On appeal, the Court was asked to decide whether it should exercise its supervisory authority to grant a new trial where prosecutorial misconduct deliberately circumvented the trial court's ruling. Id. at 569-70.
In reversing the trial court's decision, the Court noted that the trial court had not rebuked or admonished the prosecutor upon the defendant's objection to the improper argument and that the trial court's general instruction to the jury could not reasonably be viewed as obviating the harmfulness of the prosecutor's remarks. Id. at 574.
The Court exercised its supervisory authority to order a new trial because of prosecutorial misconduct.

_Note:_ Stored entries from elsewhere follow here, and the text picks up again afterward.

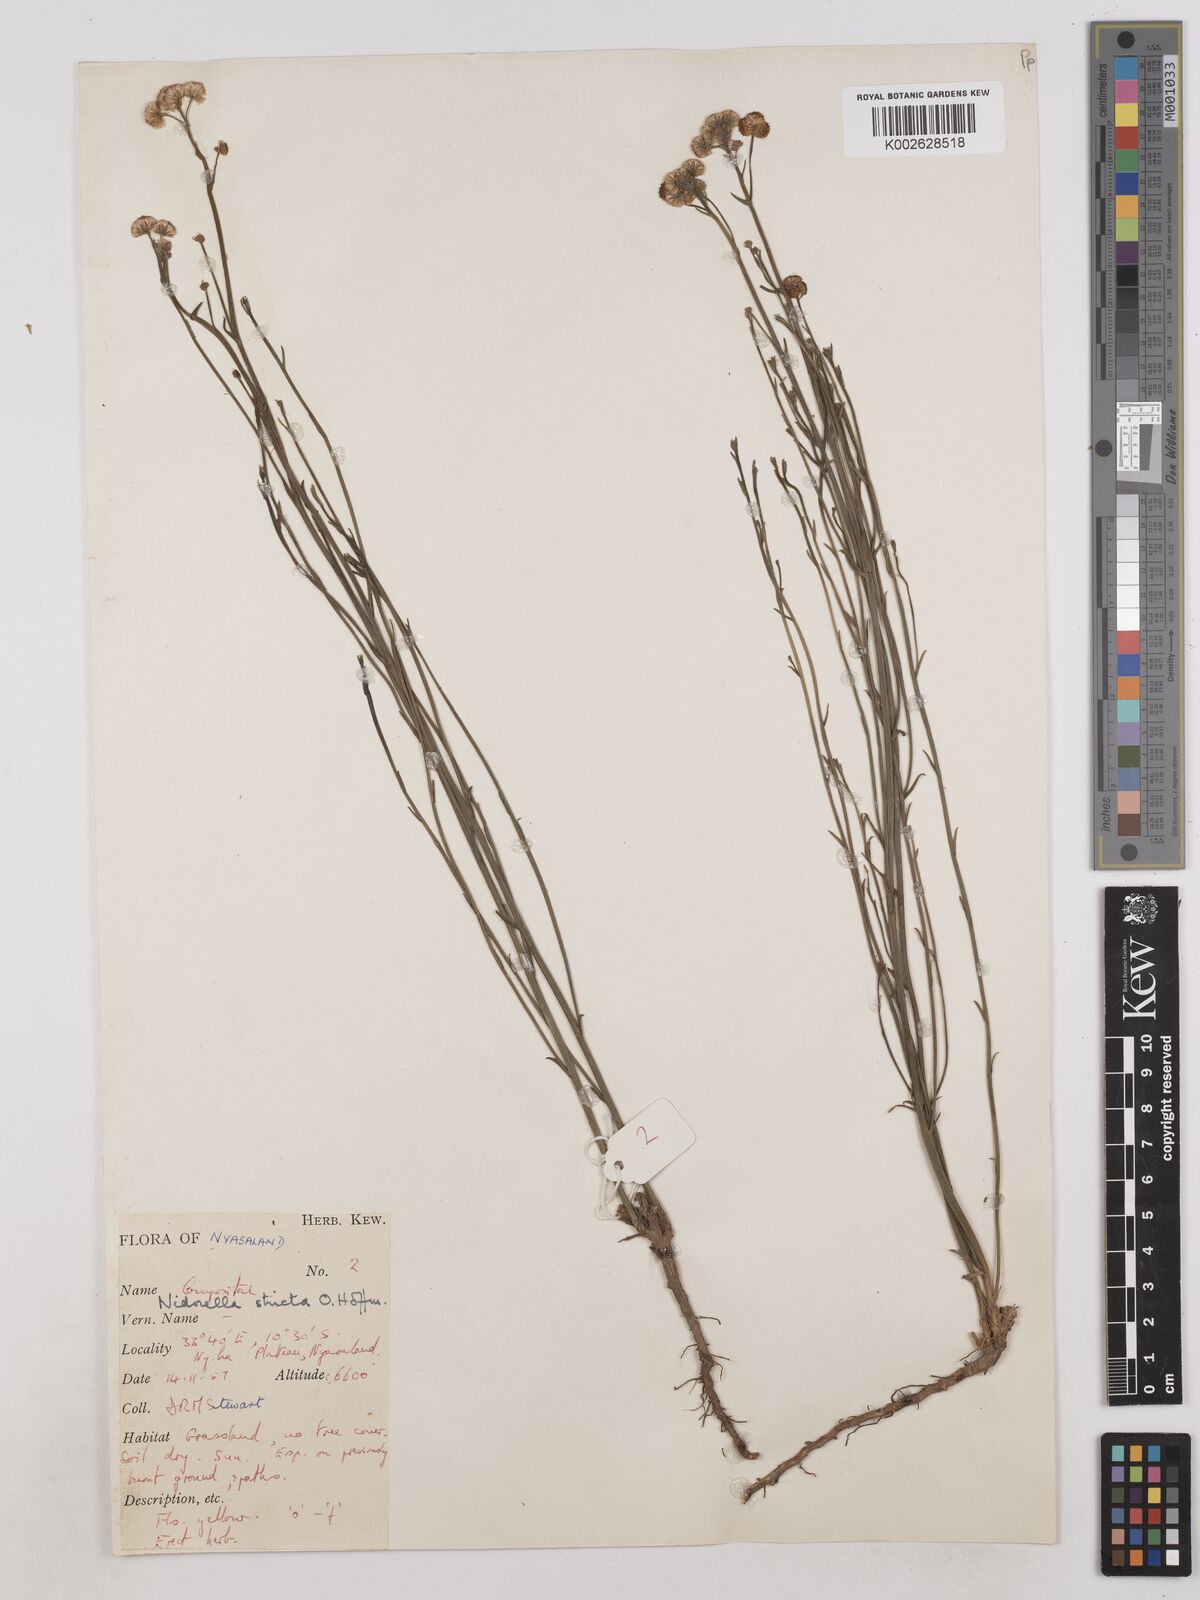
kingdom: Plantae
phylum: Tracheophyta
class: Magnoliopsida
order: Asterales
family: Asteraceae
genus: Nidorella
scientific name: Nidorella spartioides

The court's words are also apropos where the misconduct deprives the defendant of a fair trial:
"We are mindful of the sage admonition that appellate rebuke without reversal ignores the reality of the adversary system of justice. The deprecatory words we use in our opinions . . . are purely ceremonial. Government counsel, employing such tactics, are the kind who, eager to win victories, will gladly pay the small price of a ritualistic verbal spanking. The practice of verbal criticism without judicial action -- recalling the bitter tear shed by the Walrus as he ate the oysters -- breeds a deplorably cynical attitude towards the judiciary." Id., 571.